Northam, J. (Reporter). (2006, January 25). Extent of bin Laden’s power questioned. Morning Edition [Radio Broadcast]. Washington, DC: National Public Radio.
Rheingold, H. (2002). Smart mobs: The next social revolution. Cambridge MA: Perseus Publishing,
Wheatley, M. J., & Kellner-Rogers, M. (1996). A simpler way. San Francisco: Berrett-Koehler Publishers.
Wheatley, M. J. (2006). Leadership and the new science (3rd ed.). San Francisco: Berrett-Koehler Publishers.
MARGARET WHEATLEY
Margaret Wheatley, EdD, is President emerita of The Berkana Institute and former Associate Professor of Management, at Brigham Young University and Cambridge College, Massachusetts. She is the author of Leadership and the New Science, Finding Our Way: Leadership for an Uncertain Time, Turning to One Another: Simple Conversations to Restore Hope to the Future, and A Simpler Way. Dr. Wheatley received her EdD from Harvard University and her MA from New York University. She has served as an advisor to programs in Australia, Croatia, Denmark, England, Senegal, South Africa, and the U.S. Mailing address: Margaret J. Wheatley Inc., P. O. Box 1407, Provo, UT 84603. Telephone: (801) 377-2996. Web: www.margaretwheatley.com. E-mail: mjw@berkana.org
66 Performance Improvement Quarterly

☆ ☆ ☆ ☆ ☆

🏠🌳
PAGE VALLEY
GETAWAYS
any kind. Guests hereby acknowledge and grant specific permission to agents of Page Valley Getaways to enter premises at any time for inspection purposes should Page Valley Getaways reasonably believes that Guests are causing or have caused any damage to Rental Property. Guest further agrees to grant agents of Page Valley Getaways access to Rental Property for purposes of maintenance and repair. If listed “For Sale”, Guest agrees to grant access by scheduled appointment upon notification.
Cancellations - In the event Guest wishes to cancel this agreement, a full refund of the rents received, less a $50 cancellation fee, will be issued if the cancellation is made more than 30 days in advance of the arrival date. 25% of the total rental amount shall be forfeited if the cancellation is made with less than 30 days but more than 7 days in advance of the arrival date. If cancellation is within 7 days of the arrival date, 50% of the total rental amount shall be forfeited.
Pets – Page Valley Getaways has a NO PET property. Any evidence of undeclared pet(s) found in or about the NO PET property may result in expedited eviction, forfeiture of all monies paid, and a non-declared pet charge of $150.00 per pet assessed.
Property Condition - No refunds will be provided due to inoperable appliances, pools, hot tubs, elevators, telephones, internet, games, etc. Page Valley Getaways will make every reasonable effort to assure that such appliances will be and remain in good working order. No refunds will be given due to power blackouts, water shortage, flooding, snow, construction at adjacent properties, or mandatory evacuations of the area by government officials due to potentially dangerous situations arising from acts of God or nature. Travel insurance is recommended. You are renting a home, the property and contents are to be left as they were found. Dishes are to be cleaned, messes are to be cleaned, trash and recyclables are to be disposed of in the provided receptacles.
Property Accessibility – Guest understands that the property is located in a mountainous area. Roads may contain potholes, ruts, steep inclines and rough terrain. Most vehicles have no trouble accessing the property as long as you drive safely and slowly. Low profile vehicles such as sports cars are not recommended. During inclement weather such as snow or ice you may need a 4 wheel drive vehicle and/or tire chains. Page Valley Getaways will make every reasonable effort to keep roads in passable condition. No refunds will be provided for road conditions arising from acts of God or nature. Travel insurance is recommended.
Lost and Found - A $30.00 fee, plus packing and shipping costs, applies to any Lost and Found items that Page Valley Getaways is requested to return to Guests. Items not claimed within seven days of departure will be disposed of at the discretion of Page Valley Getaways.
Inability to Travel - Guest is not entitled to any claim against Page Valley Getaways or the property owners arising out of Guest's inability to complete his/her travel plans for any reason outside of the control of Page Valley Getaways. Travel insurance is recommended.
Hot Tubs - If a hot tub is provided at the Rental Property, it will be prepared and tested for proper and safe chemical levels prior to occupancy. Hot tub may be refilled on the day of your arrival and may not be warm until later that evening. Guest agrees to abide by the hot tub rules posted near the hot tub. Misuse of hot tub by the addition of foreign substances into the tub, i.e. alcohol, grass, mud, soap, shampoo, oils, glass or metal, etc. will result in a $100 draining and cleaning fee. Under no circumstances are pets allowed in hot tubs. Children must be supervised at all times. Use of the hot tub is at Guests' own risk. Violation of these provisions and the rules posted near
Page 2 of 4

☆ ☆ ☆ ☆ ☆

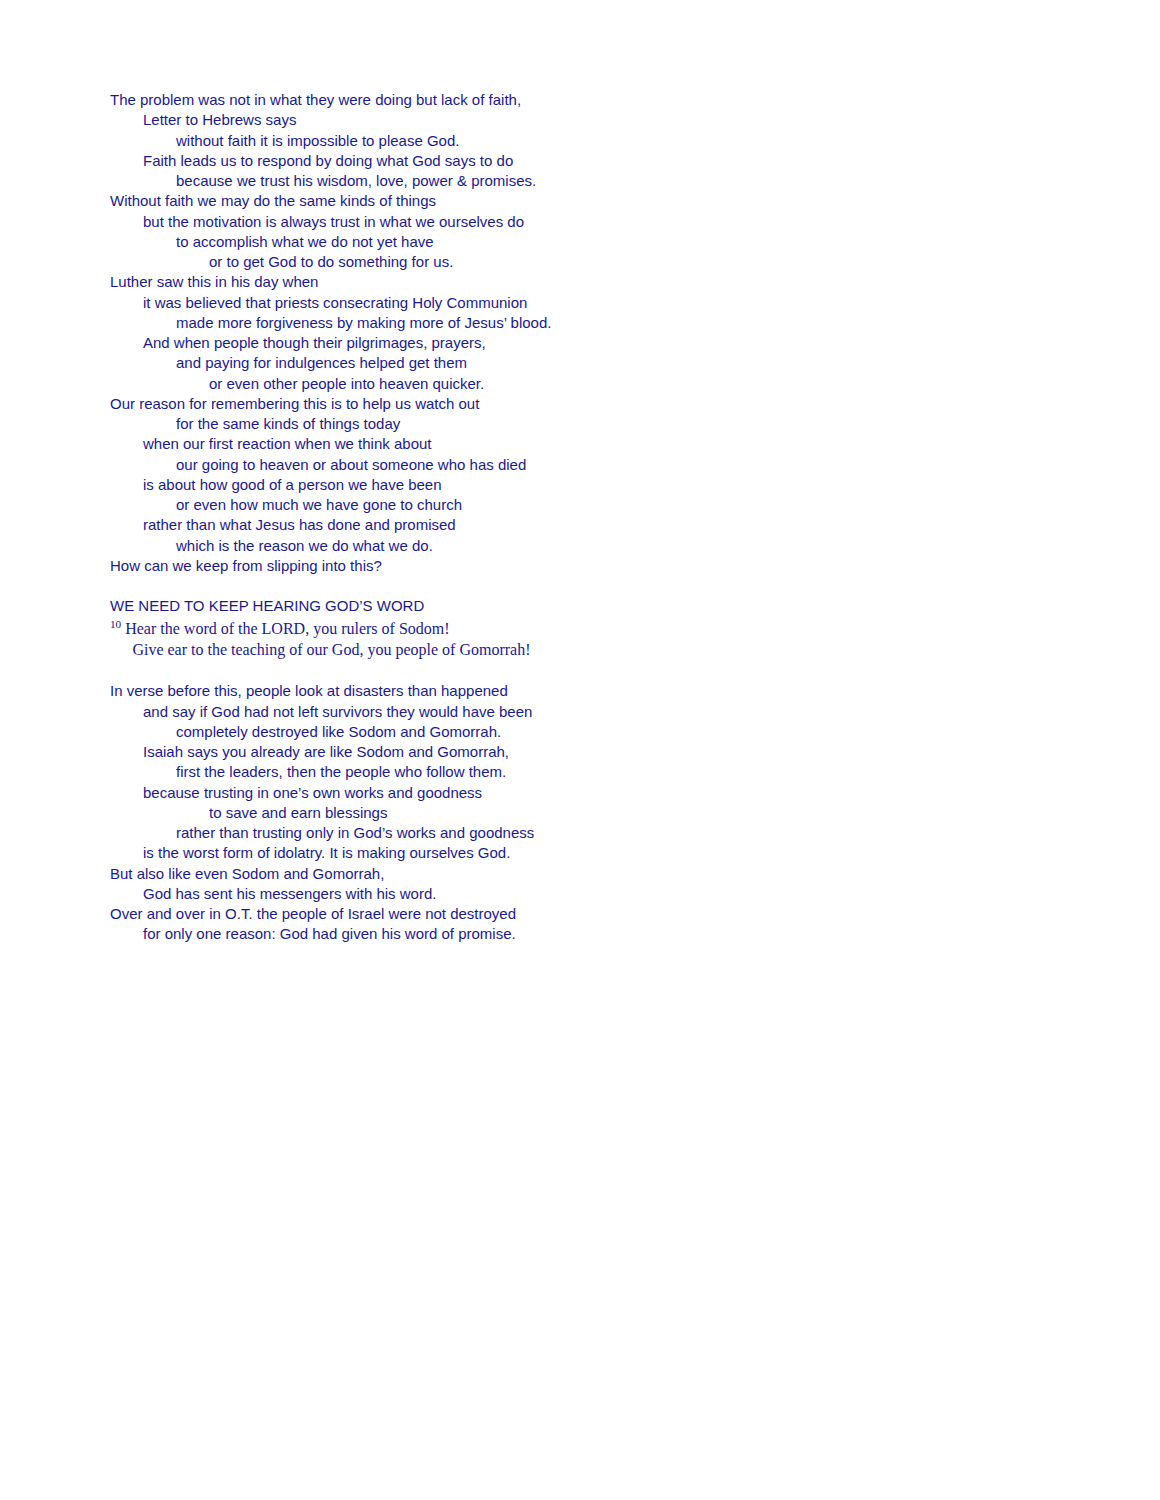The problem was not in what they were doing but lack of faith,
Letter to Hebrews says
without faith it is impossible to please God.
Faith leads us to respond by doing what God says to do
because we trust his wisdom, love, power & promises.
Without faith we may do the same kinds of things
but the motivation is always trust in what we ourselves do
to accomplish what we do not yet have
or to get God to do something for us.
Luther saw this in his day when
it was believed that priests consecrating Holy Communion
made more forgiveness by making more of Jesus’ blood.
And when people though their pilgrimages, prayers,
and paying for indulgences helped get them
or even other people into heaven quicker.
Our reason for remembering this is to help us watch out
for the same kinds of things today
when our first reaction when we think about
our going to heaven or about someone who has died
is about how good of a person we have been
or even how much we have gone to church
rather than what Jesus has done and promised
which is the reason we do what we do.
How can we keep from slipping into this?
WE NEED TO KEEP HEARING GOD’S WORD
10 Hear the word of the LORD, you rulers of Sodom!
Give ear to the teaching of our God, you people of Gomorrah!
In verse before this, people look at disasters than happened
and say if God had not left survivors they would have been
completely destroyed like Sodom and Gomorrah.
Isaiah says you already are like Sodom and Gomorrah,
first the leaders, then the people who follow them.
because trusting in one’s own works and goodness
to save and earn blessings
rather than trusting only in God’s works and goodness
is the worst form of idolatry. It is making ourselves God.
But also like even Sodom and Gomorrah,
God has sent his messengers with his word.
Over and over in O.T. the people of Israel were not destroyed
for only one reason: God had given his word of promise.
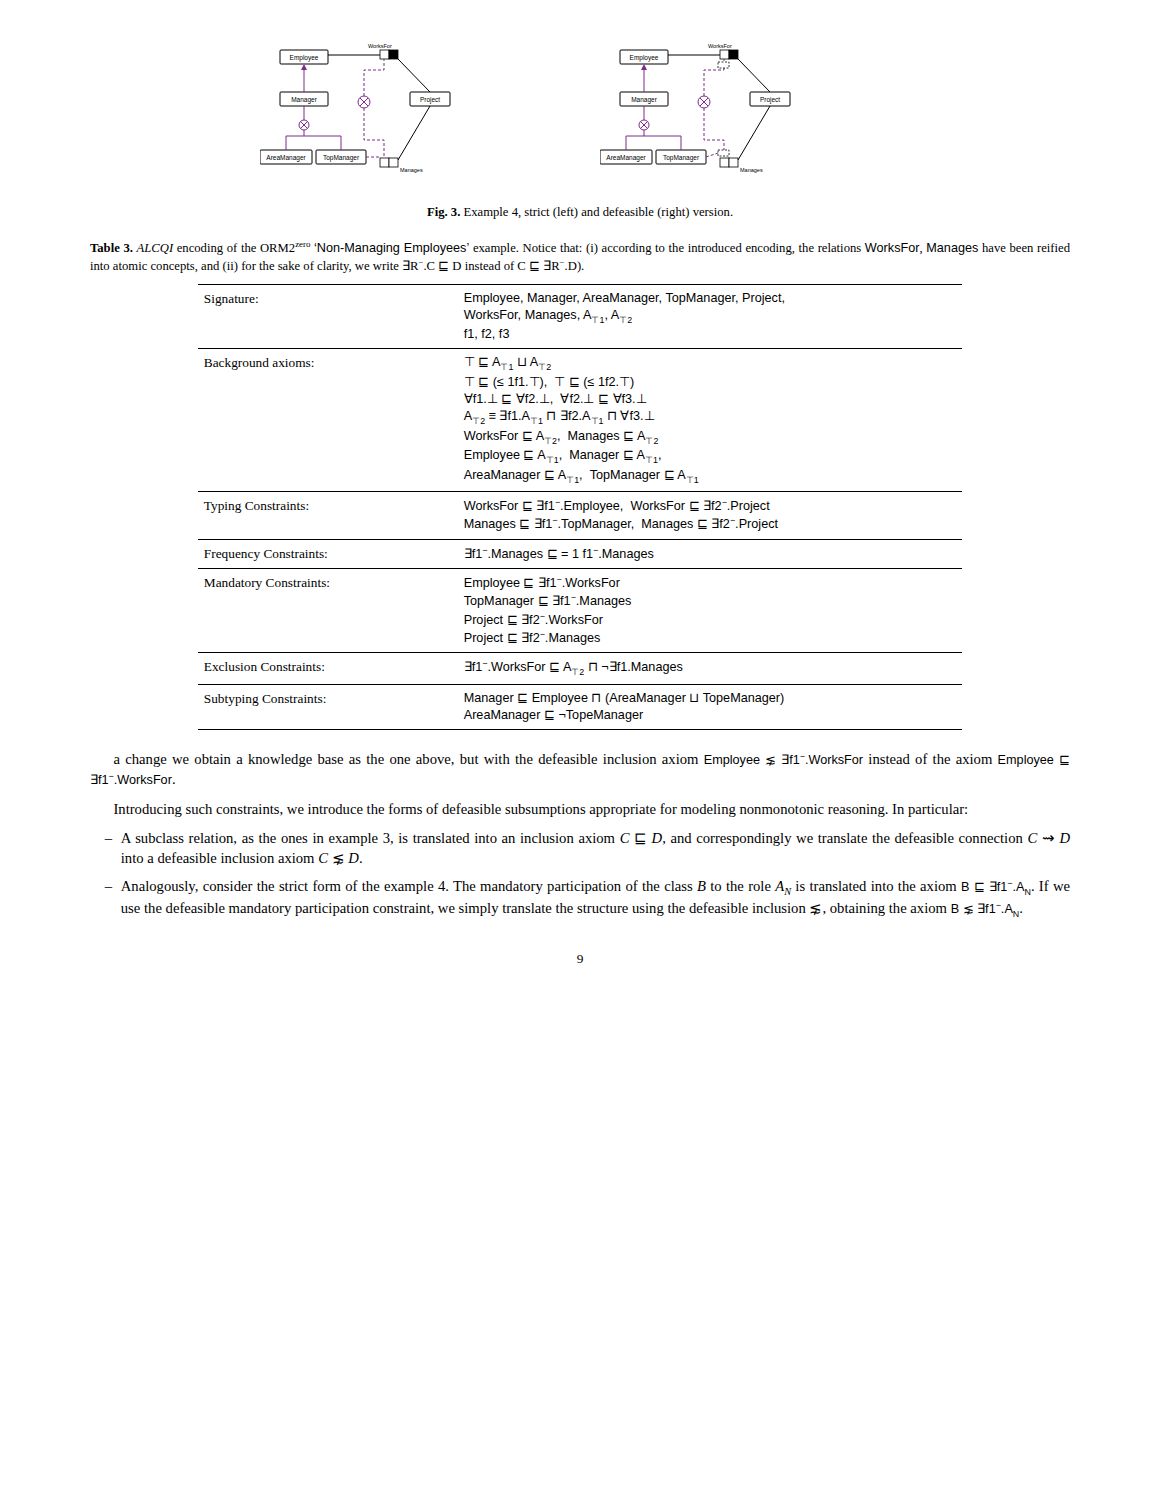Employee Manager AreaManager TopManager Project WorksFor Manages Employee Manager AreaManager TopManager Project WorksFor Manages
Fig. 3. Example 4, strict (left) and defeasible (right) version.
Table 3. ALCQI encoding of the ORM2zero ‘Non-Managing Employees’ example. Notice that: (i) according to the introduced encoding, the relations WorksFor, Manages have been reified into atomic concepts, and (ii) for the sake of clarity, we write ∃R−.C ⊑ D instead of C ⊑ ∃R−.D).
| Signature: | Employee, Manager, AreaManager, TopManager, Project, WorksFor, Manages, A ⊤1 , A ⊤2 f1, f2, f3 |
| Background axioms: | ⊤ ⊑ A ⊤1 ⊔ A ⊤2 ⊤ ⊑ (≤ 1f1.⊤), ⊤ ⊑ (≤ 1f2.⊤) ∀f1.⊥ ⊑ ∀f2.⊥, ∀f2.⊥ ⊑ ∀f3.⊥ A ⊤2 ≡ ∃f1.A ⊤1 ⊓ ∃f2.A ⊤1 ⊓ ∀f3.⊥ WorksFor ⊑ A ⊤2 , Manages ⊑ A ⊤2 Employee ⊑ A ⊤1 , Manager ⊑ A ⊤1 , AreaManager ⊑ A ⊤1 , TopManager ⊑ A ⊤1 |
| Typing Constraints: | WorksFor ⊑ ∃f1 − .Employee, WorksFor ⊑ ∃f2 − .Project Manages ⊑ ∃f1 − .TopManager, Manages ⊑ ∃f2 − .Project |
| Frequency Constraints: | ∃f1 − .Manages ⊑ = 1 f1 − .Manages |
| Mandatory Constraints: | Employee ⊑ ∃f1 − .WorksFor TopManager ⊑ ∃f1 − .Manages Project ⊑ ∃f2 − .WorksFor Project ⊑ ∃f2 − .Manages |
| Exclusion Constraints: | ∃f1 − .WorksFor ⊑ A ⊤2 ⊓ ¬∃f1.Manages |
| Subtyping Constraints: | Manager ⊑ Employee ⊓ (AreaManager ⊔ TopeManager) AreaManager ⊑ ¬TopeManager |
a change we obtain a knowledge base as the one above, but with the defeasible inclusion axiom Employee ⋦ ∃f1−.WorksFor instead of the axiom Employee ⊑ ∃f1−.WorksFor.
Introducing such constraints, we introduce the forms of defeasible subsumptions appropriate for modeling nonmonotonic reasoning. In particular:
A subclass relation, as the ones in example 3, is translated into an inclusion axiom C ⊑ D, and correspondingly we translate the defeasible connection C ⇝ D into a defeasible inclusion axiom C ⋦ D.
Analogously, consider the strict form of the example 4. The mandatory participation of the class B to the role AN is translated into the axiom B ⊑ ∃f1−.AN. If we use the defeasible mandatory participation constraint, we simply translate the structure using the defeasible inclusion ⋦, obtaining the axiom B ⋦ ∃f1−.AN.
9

☆ ☆ ☆ ☆ ☆

Your instructions —
Repeat, without pictures, exactly the lines of the data above from the one containing "WorksFor Manages Employee" through the one containing "f1, f2, f3 |", including both and adding nothing.

Your solution —
Employee Manager AreaManager TopManager Project WorksFor Manages Employee Manager AreaManager TopManager Project WorksFor Manages
Fig. 3. Example 4, strict (left) and defeasible (right) version.
Table 3. ALCQI encoding of the ORM2zero ‘Non-Managing Employees’ example. Notice that: (i) according to the introduced encoding, the relations WorksFor, Manages have been reified into atomic concepts, and (ii) for the sake of clarity, we write ∃R−.C ⊑ D instead of C ⊑ ∃R−.D).
| Signature: | Employee, Manager, AreaManager, TopManager, Project, WorksFor, Manages, A ⊤1 , A ⊤2 f1, f2, f3 |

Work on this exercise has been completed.